At the University of California system, where students organized encampments all throughout the state, they were brutally crushed after their university administrations permitted Zionist mobs to unleash terror against students, before calling in riot police to brutalize those same students. Students at the University of California – Los Angeles (UCLA), in particular, experienced wave after wave of right-wing counterprotest from Zionists, right-wingers, and even neo-Nazis, while the university administration sat back and did nothing. Those same students were then attacked by hundreds of police officers from several different agencies, some even left with bloody wounds from rubber bullets.
In response, at several University of California including UCLA, student workers have gone on an unfair labor practices (ULP) strike in the thousands. “We’re taking action right now because all of this is tied up with our own working conditions,” Rafael Jaime, President of United Auto Workers Local 4811, which represented 48,000 student workers across the UC campuses, told Peoples Dispatch. “If we can’t protest over something so important, such as the ongoing war on Gaza, then it is an attack on our fundamental rights to protest over anything, to take action on our rights as workers.”
Peoples Dispatch also spoke to Mousa Najjar, who graduated from the University of Texas at Dallas this year, but in the spring was the president of the Students for Justice in Palestine chapter. Najjar was part of organizing the Gaza Solidarity Encampment at UT Dallas, which, much like other encampments at Texas universities, experienced a level of brutal state repression unusual even across the United States. The ultra-conservative Governor of Texas, Greg Abbott, responsible for draconian anti-immigrant, anti-LGBTQ, and anti-abortion rights policies, had no qualms about siccing state troopers on students peacefully staging encampments. On May 1, only 12 hours after the establishment of an encampment, Texas state police crushed the protest, making 21 arrests, according to Najjar, three of whom were professors. “This goes to show that the administration not only does not care and nor does it respect the freedom of speech or the rights of its students on their own campus, but that also goes for its own faculty and staff,” Najjar said.

Collected data entries:
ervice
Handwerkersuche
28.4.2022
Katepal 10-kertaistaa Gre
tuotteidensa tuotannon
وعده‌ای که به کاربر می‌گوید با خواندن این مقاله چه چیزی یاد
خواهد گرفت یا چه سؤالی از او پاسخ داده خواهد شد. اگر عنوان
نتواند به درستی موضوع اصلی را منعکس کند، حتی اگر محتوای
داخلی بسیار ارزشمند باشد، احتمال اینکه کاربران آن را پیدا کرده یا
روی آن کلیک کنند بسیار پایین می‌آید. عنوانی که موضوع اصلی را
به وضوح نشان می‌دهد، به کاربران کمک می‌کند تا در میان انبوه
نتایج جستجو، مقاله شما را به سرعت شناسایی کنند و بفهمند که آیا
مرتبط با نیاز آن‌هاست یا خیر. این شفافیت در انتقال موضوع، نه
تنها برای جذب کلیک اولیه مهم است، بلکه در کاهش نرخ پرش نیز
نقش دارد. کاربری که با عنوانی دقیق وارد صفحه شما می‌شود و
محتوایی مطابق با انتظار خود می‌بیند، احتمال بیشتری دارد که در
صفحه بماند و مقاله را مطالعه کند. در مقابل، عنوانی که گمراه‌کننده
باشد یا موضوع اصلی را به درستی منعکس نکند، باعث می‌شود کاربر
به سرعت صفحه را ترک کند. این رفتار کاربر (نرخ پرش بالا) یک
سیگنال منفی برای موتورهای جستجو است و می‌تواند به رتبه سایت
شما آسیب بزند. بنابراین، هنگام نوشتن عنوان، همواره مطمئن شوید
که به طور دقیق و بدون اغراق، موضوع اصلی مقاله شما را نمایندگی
==
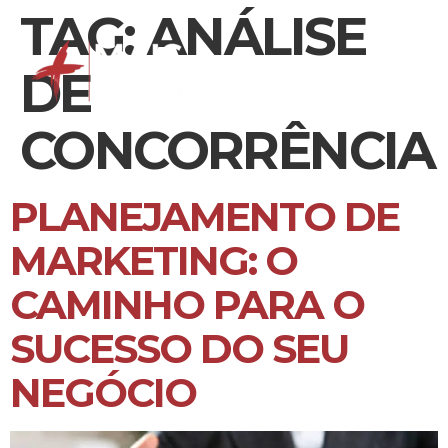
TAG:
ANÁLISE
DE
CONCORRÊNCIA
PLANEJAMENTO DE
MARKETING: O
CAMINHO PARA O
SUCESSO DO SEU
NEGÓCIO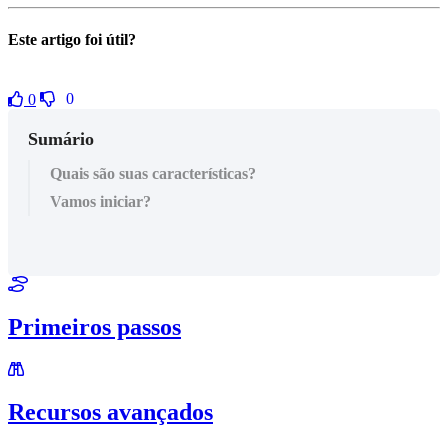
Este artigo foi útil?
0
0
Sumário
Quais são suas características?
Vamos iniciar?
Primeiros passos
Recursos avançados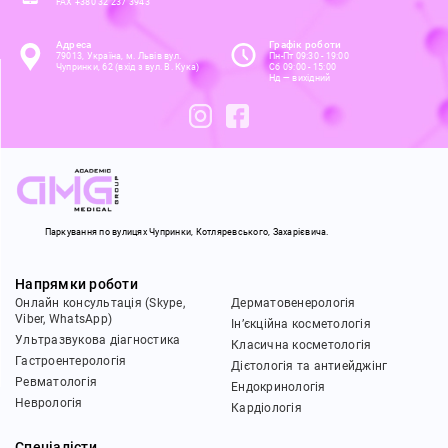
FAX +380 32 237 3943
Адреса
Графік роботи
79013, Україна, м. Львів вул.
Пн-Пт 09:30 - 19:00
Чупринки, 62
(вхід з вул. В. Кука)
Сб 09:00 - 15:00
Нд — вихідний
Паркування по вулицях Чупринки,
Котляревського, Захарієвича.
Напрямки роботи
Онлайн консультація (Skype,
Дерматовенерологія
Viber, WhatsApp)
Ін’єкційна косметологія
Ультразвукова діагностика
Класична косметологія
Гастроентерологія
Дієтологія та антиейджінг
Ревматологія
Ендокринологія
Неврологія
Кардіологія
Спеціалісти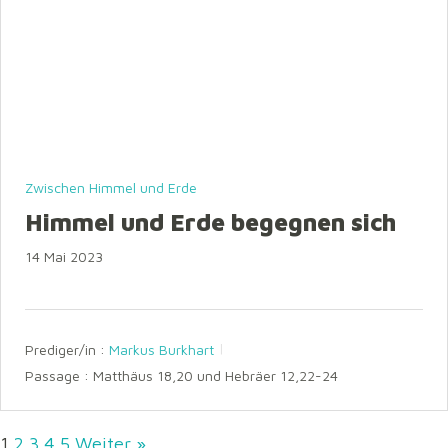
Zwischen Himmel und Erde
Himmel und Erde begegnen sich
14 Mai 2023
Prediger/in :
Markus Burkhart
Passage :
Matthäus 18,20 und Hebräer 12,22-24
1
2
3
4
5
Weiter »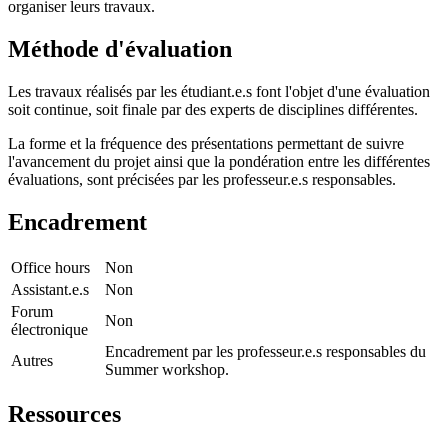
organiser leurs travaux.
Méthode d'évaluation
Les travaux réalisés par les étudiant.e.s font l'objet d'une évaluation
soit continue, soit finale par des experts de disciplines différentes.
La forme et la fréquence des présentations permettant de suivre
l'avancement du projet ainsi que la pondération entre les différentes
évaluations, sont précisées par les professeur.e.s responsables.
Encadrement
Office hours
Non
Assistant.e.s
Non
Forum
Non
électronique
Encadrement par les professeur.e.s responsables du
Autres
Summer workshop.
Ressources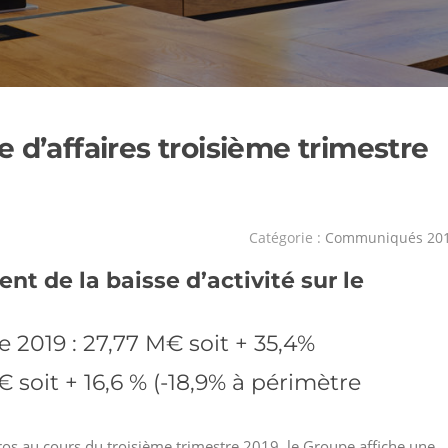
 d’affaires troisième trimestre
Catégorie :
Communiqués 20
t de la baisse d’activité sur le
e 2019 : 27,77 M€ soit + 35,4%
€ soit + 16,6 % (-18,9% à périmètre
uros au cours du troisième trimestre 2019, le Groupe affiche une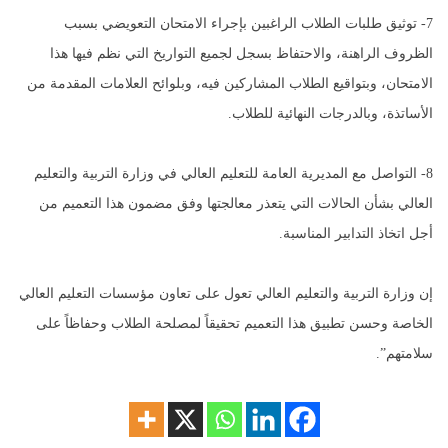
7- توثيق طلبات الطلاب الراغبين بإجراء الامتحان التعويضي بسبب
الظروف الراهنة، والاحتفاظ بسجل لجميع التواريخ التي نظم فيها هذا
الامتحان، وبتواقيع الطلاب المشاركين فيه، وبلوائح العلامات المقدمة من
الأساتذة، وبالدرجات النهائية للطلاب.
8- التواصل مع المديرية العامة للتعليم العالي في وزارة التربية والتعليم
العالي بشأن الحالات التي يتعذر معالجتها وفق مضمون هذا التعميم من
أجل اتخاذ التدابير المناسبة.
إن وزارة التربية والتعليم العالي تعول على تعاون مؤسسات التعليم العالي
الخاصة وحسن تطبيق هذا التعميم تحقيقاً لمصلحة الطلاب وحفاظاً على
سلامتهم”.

> [Requirement 1]:
Answer these questions using the article on campus encampments:
(a) What attacked the UCLA students after the waves of counterprotest?
(b) What union did Rafael Jaime lead, and how many student workers did it represent?
(c) How many arrests did Texas state police make at UT Dallas on May 1, according to Mousa Najjar?
> [Requirement 2]: Name every group that the article on campus encampments says took part in the counterprotests against students at UCLA.
> [Requirement 3]: Extend the article on campus encampments past its final sentence.

> [Answer section 1]:
(a) Hundreds of police officers from several different agencies attacked them.
(b) He was President of United Auto Workers Local 4811, which represented 48,000 student workers across the UC campuses.
(c) Police made 21 arrests, three of them professors.

> [Answer section 2]: Zionists, right-wingers, neo-Nazis

> [Answer section 3]:
“The encampment at UT Dallas was a reflection of the ongoing escalations that have been led by the student movement, not only in the United States, but also around the world as a whole,” Najjar articulated. “It was no different for us at UT Dallas, although we are in Texas, a repressive state that has a racist governor, and we needed to escalate accordingly.”
“Following many years of lack of response to our divestment proposals, campaigns and demands from our own administrations, the silence that echoed in the hallways only needed to be met with this escalation.”
The march of the student movement continues
“The student movement at Birzeit has come to realize that through years that any form of surrender, breakdown, retreat, or fear in the face of oppression and occupation leads to dire consequences,” Ghaied Hijaz declared at the end of the plenary session. “However, we understand that the most vital aspect of the student movement is continuity… As we see US crackdowns on protesters mirroring Israeli tactics and the oppression of Palestinians, the continuity of the student movement is vital to protect the student protesters themselves… there’s no going back now. Any retreat gives room for the US government and the Zionist group to destroy the impact of this movement and take revenge on the students.”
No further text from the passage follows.